Specializes in mental health / psychiatic nursing.
Would you feel comfortable explaining to us what your job is that pays you such a high rate? NP? CRNA? Or something entirely unrelated to nursing?

75K/year isn't unrealistic for an acute care RN working full-time night shift in a high cost of living city. My new grad job works out to about 63K/year pre-tax working day shift with no overtime, and I don't work at the highest paying facility in my metro area, and only a moderately high COL area.

To OP: Try to see if you can find an apartment for less than 3K/month. 3K/month works out to 35K/year or slightly under 50% of your pre-tax pay. That ratio will likely leave you feeling financially stressed, and "housing insecure" on what many would consider a very nice income. If you take the rule of thumb that rent should be about 1/3 of your income or less that means you should be looking for apartments for $1,800/month or less.

I do recognize in some metro areas it can be very difficult to find affordable housing in close proximity to work, and getting all the way down to 1/3 of pay or less could be difficult, but I really urge you to create some mock budgets. What does it cost for cable? Electric? Health insurance etc? How much do you spend on food each month? Going out with friends/travel? How much do you want to be saving each month? Any debts/loans - what are the monthly payments there? Figure out all of your likely monthly expenses (including sending money to savings) and then figure out how much you can realistically spend on housing. If you really can't find cheaper housing, look at every other place in your budget you can cut money, or really evaluate the cost/benefit of living close to work vs further out with lower rents.

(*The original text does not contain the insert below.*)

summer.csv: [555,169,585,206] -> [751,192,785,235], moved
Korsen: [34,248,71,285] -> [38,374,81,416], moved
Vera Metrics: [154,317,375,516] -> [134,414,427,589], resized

The 'rule of thumb' is that your housing (all of it, rent, utilities, insurance) shouldn't be more than 1/3 of your TAKE HOME pay - which will be a lot less than 75k since you'll have to pay:

401k (you should start saving for retirement NOW)

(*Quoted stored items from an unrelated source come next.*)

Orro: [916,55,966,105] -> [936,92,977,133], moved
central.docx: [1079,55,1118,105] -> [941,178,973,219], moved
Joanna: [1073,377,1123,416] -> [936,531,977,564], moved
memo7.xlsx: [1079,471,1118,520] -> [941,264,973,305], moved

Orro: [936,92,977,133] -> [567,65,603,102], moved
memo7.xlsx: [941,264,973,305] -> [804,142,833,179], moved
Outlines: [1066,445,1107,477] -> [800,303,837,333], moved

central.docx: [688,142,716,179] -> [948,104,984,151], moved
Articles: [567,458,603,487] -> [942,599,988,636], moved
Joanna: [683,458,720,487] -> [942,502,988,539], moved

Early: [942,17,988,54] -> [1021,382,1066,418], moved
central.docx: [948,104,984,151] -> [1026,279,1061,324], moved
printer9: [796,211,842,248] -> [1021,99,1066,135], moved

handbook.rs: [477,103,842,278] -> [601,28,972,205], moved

Health Benefits - medical/dental/vision

Life Insurance (if you have someone counting on your income)

SS & Medicare deductions

Federal & State Taxes

Before all that you're looking at about $2500 per pay period - so you need to account for a variety of deductions BEFORE you sign a lease.

Then you have to account for a variety of other expenses:

Transportation - bus/train/car - if a car then buying the car, saving for repairs, gas and insurance

Food

Utilities

Loan repayment

Rainy Day savings

Entertainment

Clothing

Hair cuts

Personal stuff

It adds up. If you can find a cheaper place or get a reliable room mate, do it!

Oh and I WISH RN's started out at $75k here! We barely even hit $50k :/ oh well.

Specializes in NICU.
Oh and I WISH RN's started out at $75k here! We barely even hit $50k :/ oh well.

But you are not paying $3k/mo in rent (I hope).

That is way too much for an apartment are you sure you can't find anything cheaper, or get a realtor to help you get your apartment price down for you ?.